If all necessary resources were available, where would Dahl like to see MLabs in five years? “MLabs would be an integral engine of the Department of Pathology, ensuring that the laboratory is foundational to Michigan Medicine’s statewide network of clinical care. MLabs already works with UMH-Sparrow Lansing, UMH-West, MyMichigan, and additional clients throughout the state. Leveraging these existing client relationships, we’re working closely with other department leaders to map out paths toward integration with the affiliate laboratories. As the statewide network forms and grows, MLabs would like to expand our client base in support of the department’s investments in molecular and genomic pathology, and to be receiving specimens from the majority of health systems in the region.” Within five years, Dahl envisions MLabs will be providing clear dashboard information to the department that shows the value of the work done and the patient lives touched. To get there, MLabs invested in a platform (hc1) which will provide better visibility into what is happening with their clients, affiliates, and physicians to all department stakeholders. This effort also includes some “off the shelf” capability that will support DQHI and Dr. Lee Schroeder’s work with laboratory utilization and simpler evaluation of send-out testing within the department.

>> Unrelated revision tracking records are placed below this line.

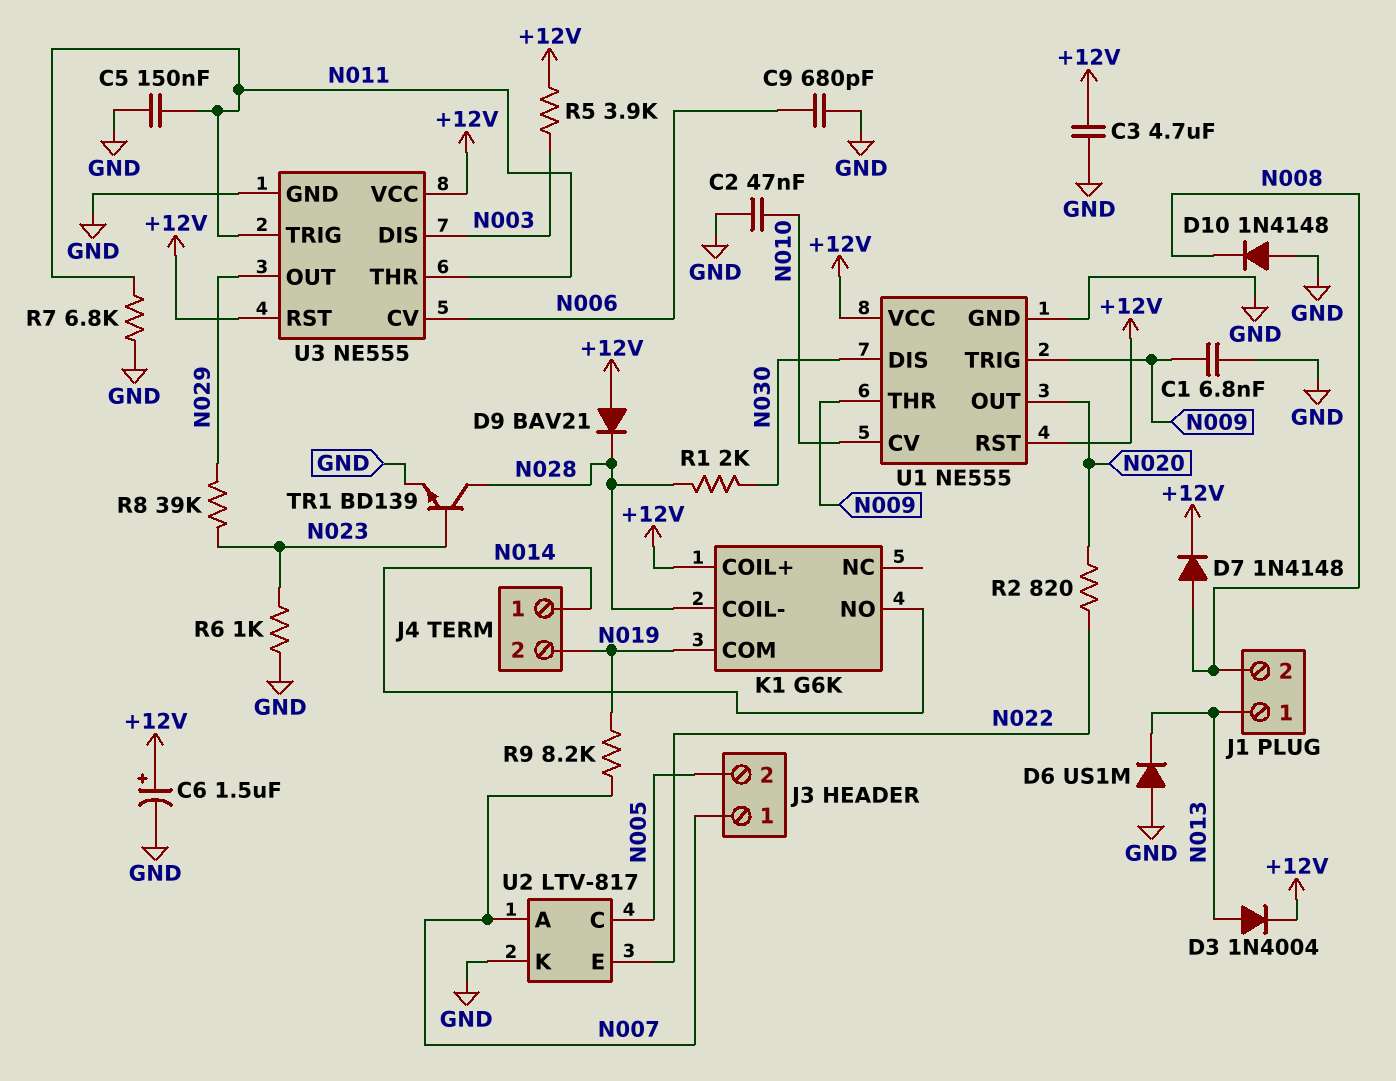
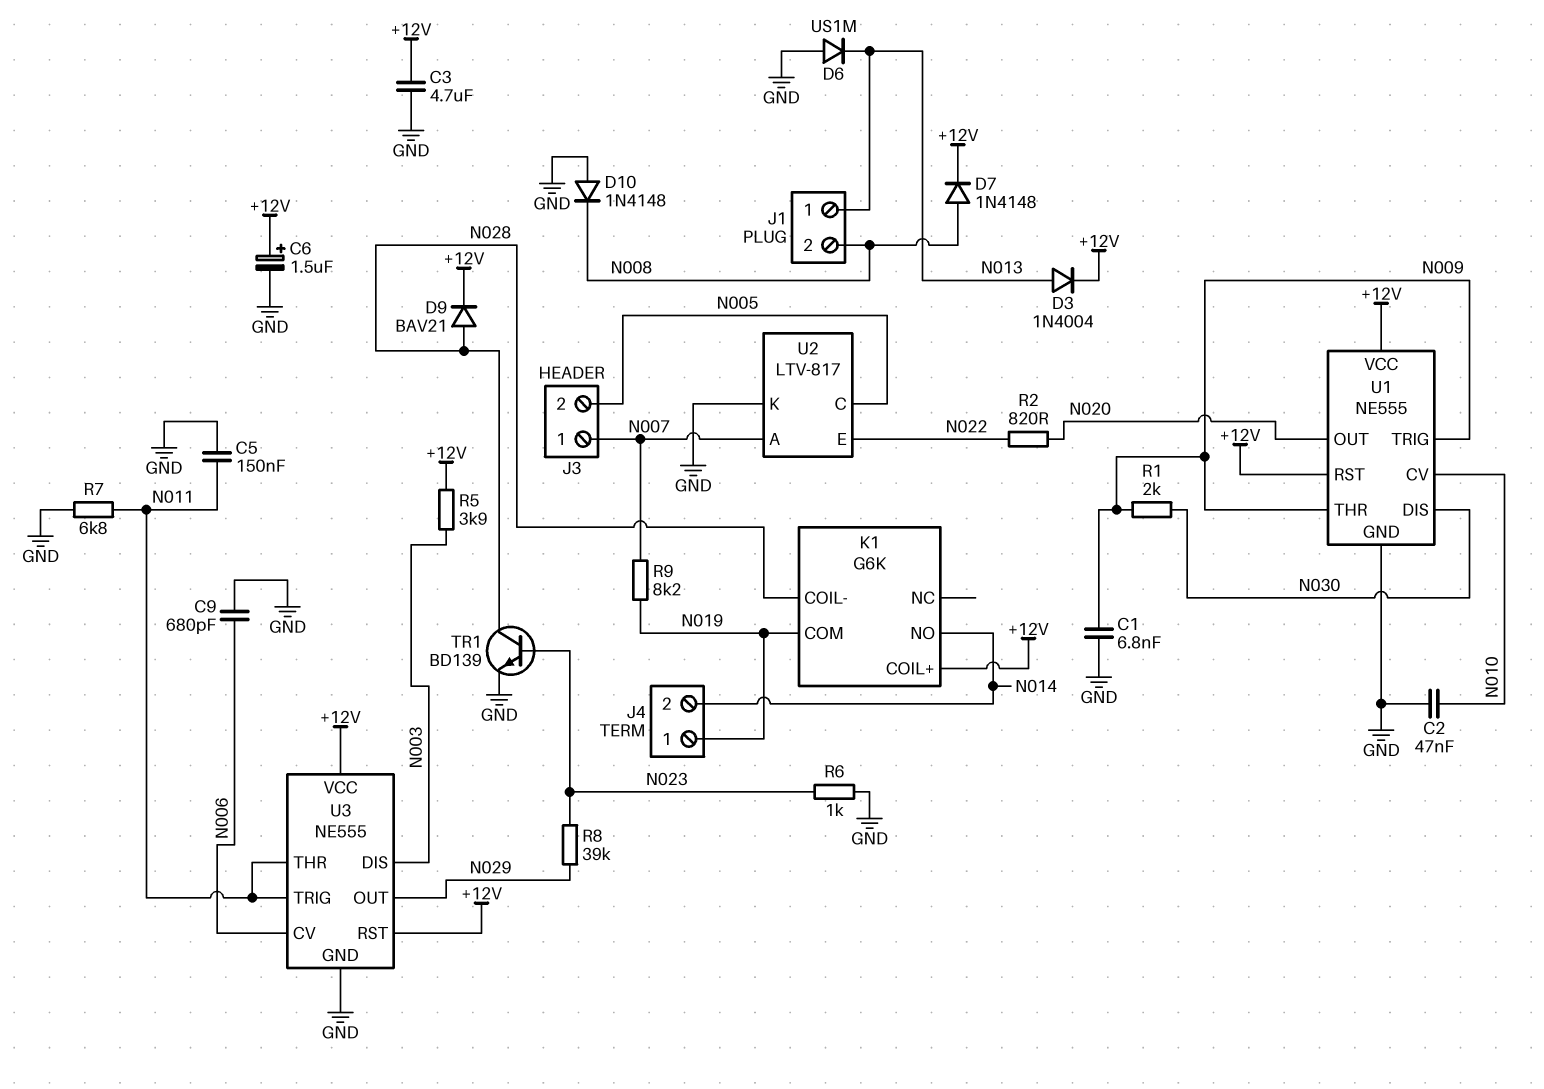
D9: diode BAV21 (A +12V, K N028) -> diode BAV21 (A N028, K +12V)
J4 pin 1: N014 -> N019
J4 pin 2: N019 -> N014
R1: 2k (N028, N030) -> 2k (N009, N030)

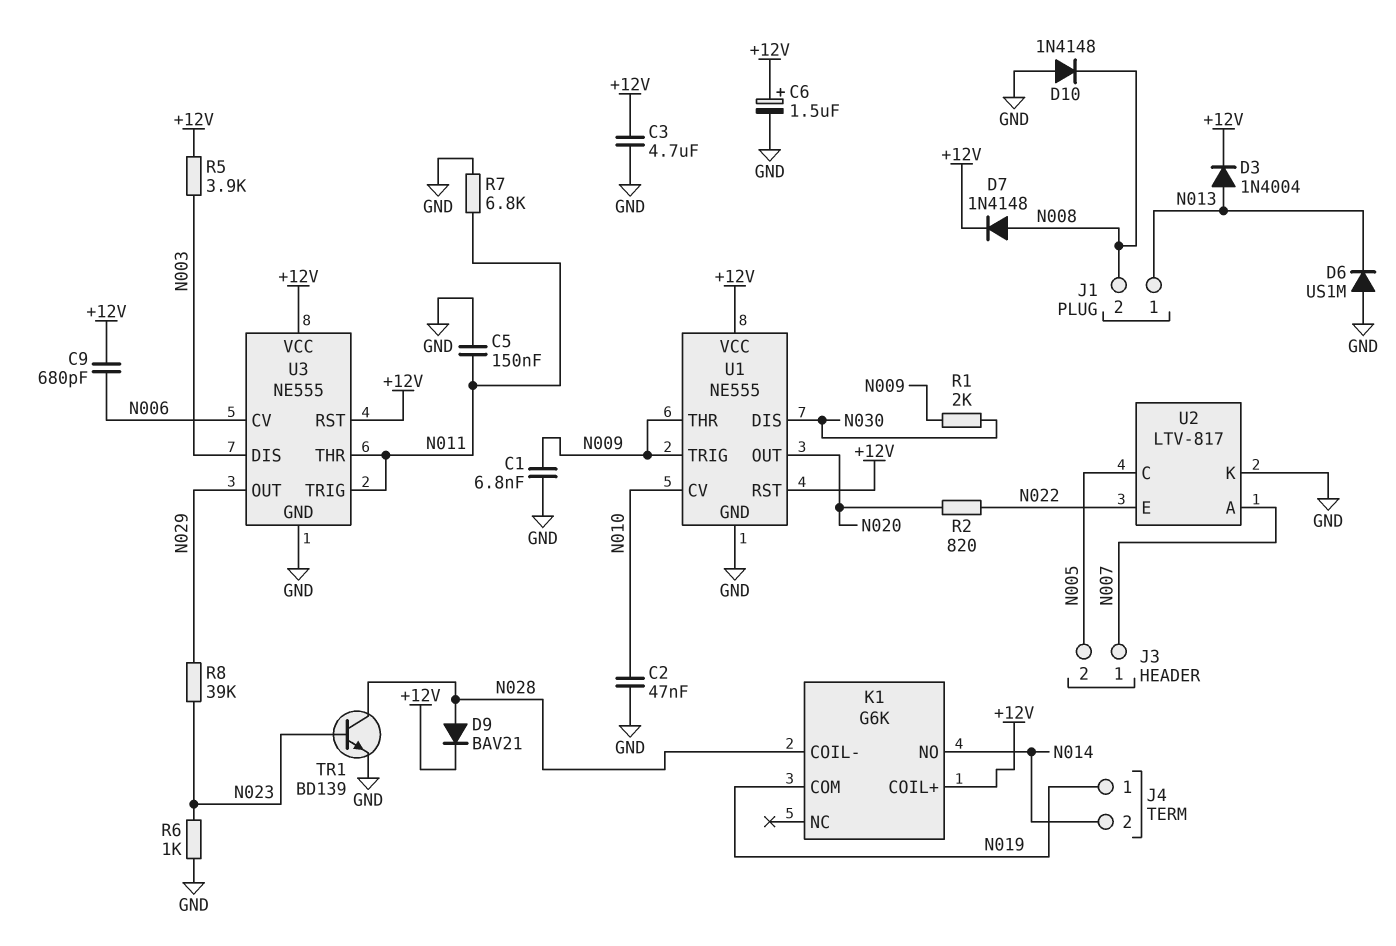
C9: 680pF (GND, N006) -> 680pF (+12V, N006)
R9: 8.2k (N007, N019) -> none

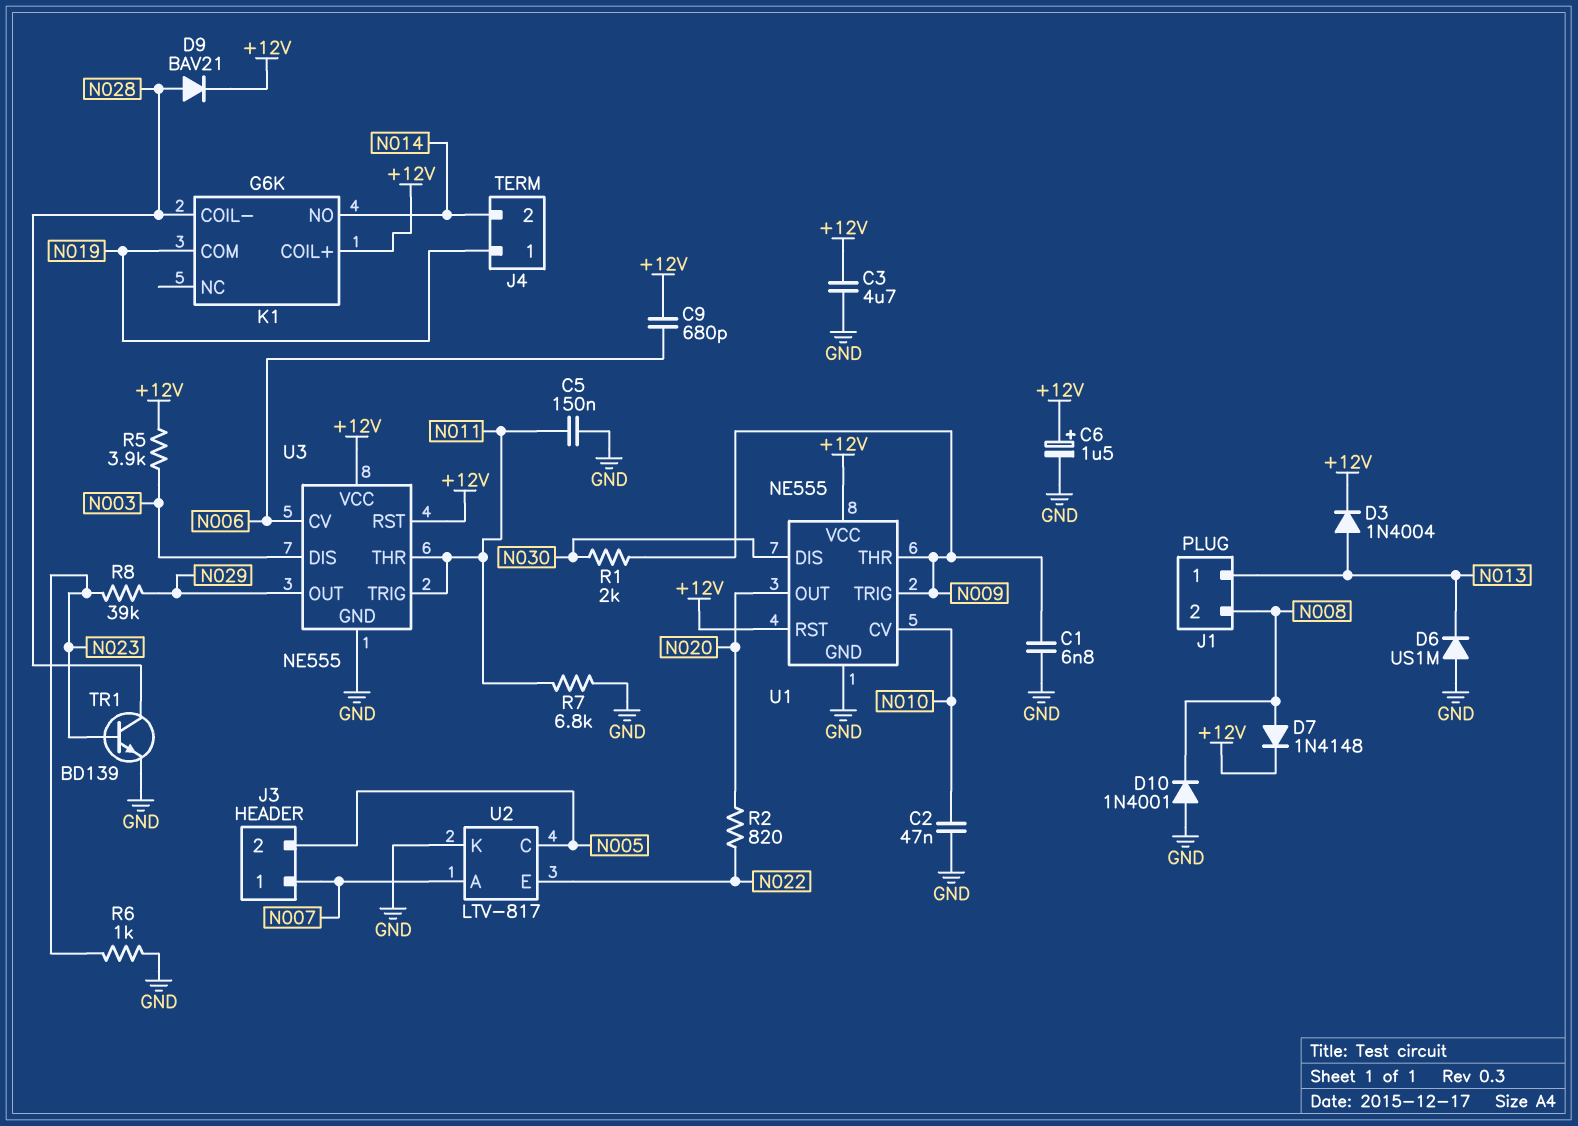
D10: diode 1N4148 (A GND, K N008) -> diode 1N4001 (A GND, K N008)

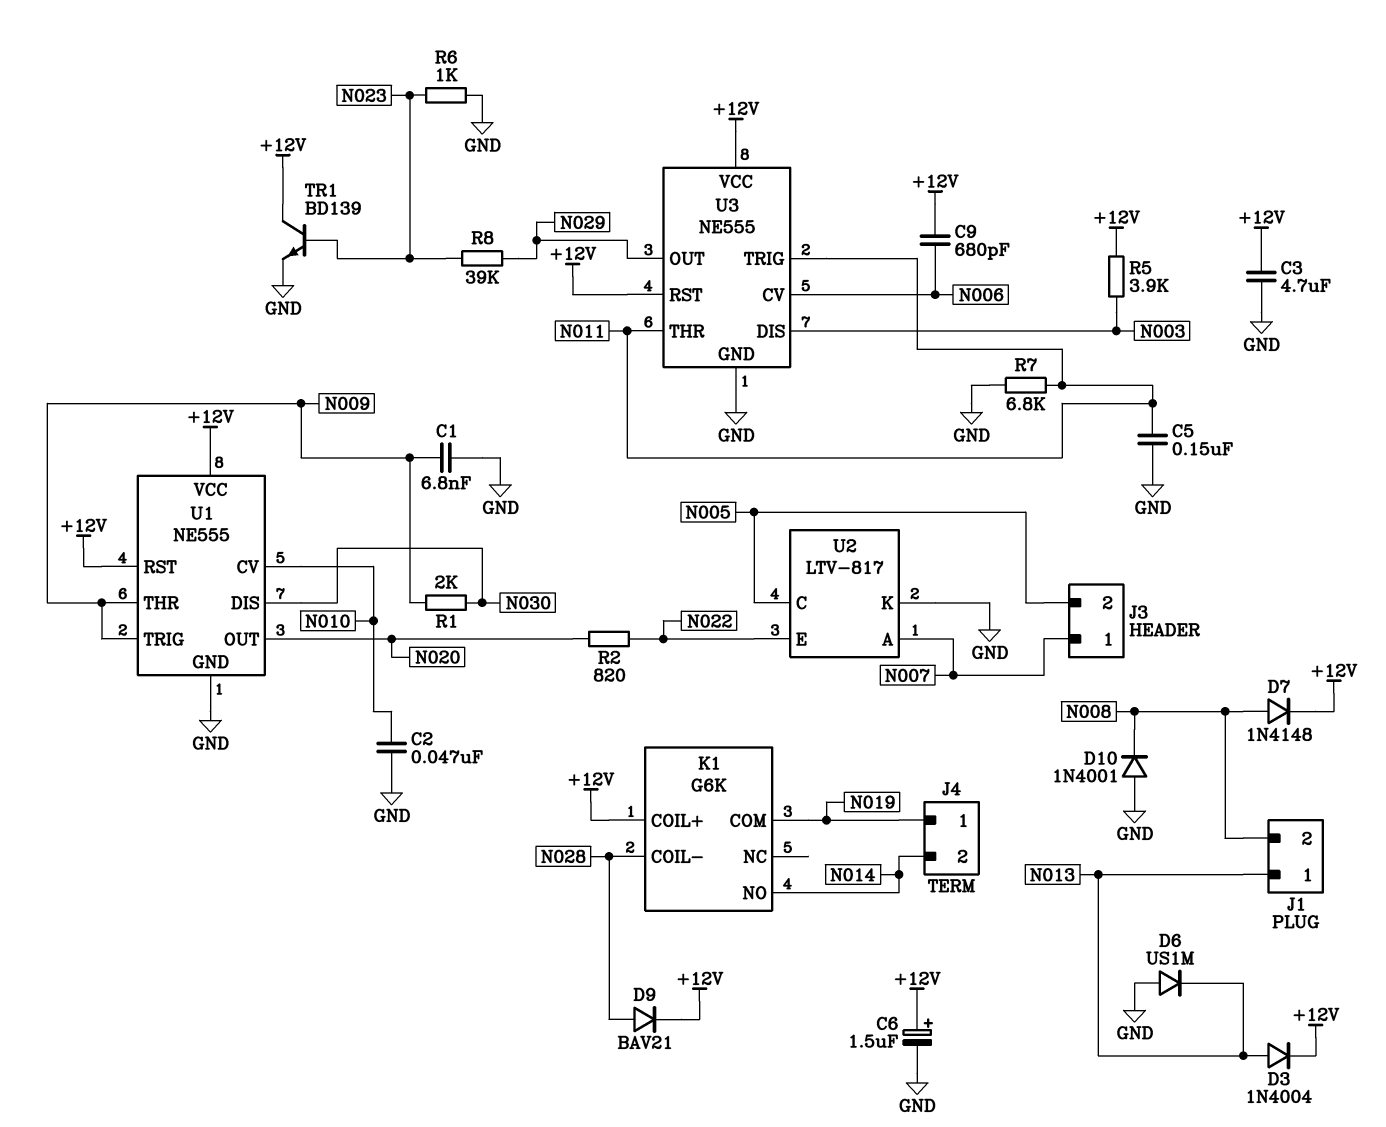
TR1: NPN BD139 (B N023, C N028, E GND) -> NPN BD139 (B N023, C +12V, E GND)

On the Anatomic Pathology side, the goal over the next five years is to invest in developing the consultation practice with the hopes of offering digital consultation to outside clients. “We will continue to work with Dr. Kunju and section heads to ensure that our already strong AP consultation practice remains top of mind nationally,” said Dahl. National recognition is important in an academic medical center. “When cases come from around the country, and particularly from other academic medical centers, it is an opening for our junior faculty to be invited as speakers. MLabs wants to provide additional attention to this and support the academic progression of our AP faculty.”
Dahl is also eager to work with Dr. Ric Valdez, Director of Clinical Pathology, to increase the visibility of the faculty and the value their expertise brings when people consider sending testing to a full-service reference laboratory. She wants MLabs to be on the list with ARUP, Mayo Clinical Labs, LabCorp, and Quest when facilities in the region consider reference laboratory services. “So that is MLabs over the next five years. We want to do all we can to ensure that we are representing our faculty well and offering services that are seamless for our clinical colleagues, our clients, and our patients.”